Salve

Publié le 4 Février 2015

Nous fêtons aujourd'hui Sainte Véronique:

Selon Les visions de Catherine elle était cousine de Saint Jean-Baptiste. Elle fut admise dans la cellule de Jean-Baptiste après que celui-ci eut la tête coupée. Elle recueillit son sang.

Dans l’évangile apocryphe de Nicodème, elle apparut alors que les juifs réclamaient la mort de Jésus. Elle clama qu’elle était l’hémoroïsse de l’évangile, celle qui fut guérie de ses pertes de sang en touchant le manteau du Christ.

Elle se serait d’abord appelée Séraphia (brûlante) et serait née en Phénicie.

Catherine Emmerich nous dit encore que Véronique était une tendre amie de la Vierge Marie. Elle avait douze ans lorsqu’elle assista au mariage de Joseph et de Marie. Quand Jésus avait “fugué” pour aller prêcher dans le temple, c’est Véronique qui lui servait de cantinière dans sa propre maison. Elle fit de même juste avant sa passion.
Aux noces de Cana, elle prépara la décoration de la table avec des fleurs.

Lors de la montée au calvaire, il y avait des gens “bon chic bon genre” qui s’écartaient car ils avaient peur de se souiller.

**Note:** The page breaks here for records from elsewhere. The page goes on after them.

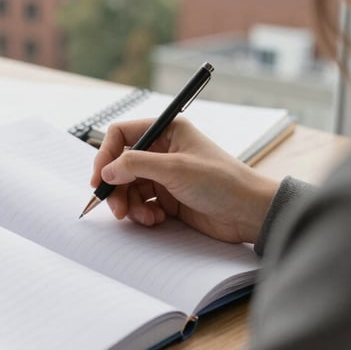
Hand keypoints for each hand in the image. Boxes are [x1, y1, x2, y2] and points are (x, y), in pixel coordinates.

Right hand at [91, 117, 279, 243]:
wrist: (250, 213)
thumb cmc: (222, 181)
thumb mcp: (175, 168)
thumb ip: (136, 166)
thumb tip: (106, 171)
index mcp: (167, 130)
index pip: (122, 135)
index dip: (106, 155)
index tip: (100, 178)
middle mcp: (163, 150)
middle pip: (121, 165)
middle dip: (117, 187)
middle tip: (117, 209)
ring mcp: (165, 175)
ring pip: (129, 187)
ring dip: (131, 204)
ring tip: (145, 217)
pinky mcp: (169, 197)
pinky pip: (142, 203)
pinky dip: (143, 213)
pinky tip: (156, 220)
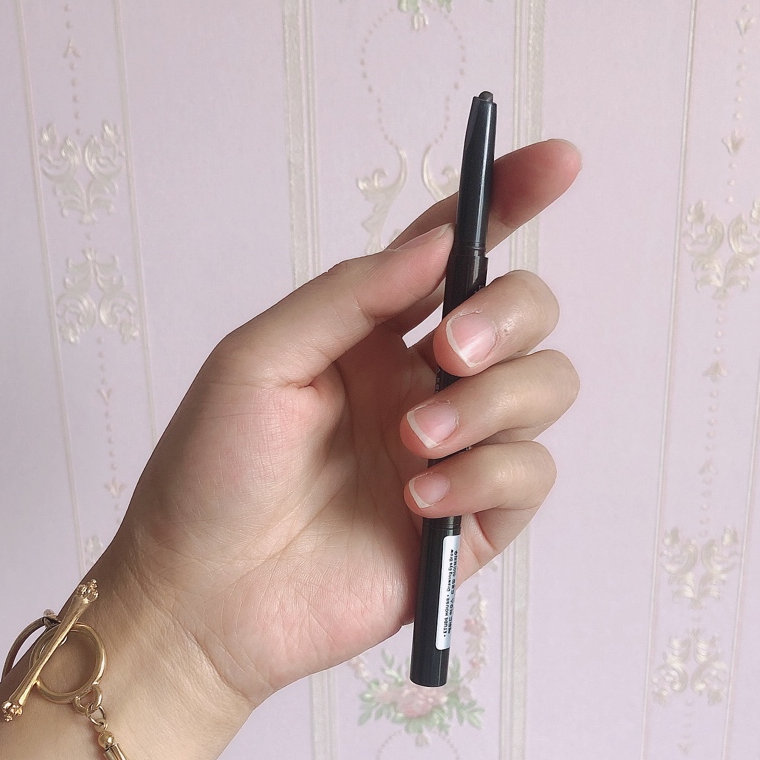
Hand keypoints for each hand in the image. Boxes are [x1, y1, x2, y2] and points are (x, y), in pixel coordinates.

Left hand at [114, 140, 580, 708]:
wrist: (202, 595)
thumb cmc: (210, 473)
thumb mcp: (259, 360)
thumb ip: (351, 296)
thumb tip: (440, 245)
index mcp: (374, 335)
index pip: (457, 253)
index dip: (509, 202)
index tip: (557, 163)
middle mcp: (425, 384)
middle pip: (527, 315)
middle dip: (509, 318)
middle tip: (451, 351)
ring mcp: (454, 454)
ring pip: (545, 390)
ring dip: (490, 405)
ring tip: (413, 445)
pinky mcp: (474, 526)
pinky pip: (530, 477)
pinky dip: (484, 477)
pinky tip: (418, 500)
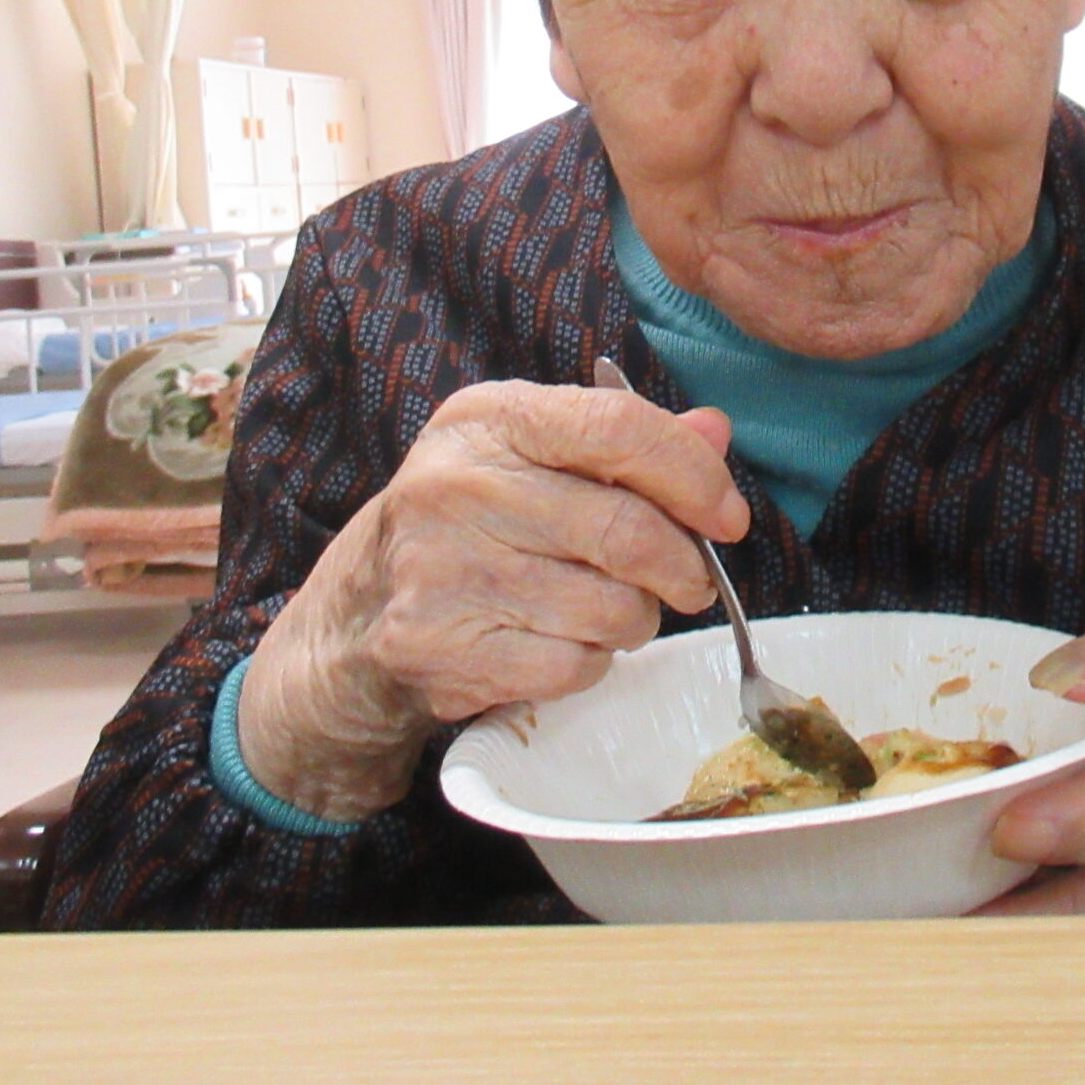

Seule Véronique étendait devant Jésus des vêtements qu’elle avait recueillis ça et là. Puis elle lui essuya la face. C’est là que Séraphia fut appelée Véronique à cause de ce qu’elle avait fait.

En fait, elle avait préparé une cruche de vin aromatisé et un linge. Elle se fraya un passage parmi les soldats. Arrivée près de Jésus, elle lui donna le linge qu’il s’appliqua lui-même sur son visage ensanglanté et le lui rendit en disant merci. Séraphia n’eut pas le temps de lui faire boire le vin car les soldats l’en empêchèrent.

Elle ramassa le linge et rentra dans sa maison où elle découvrit la marque du visage et dit “Maintenant je veux tout quitter, car le Seigneur m’a donné un souvenir”.

Les saintes femmes vinrent avec Marie chez Véronique - elles étaient dix-sept. Elles pleuraient en contemplant le visage du Seigneur. Elles prirent le vase de vin aromatisé que Véronique n’avait pu faire boire au Christ, et partirent vers le Golgotha. Elle donnèrent un pourboire aux soldats, mais malgré cela, elle ne purent faire boire Jésus.
Véronique aida les femmes, lorsqu’on perça le flanc de Jésus, à recueillir le sang et l’eau dans des fioles. Elle était encore là lorsqu’on le porta au tombeau.
Elle était toujours de la partie.

Comme Véronique pensait que le voile ne devait pas rester en sa seule possession, elle le porta à Rome. Elle y fut reçue par l’empereur Tibère-César qui était atteint d’une grave maladie. Il était dans sa chambre carrée, pas très grande, sans fenêtre. La lumière venait d’en-haut. Véronique déploya le suaire que l’empereur ne toucha pas mais qu’il vit. Cela suffit à le guérir.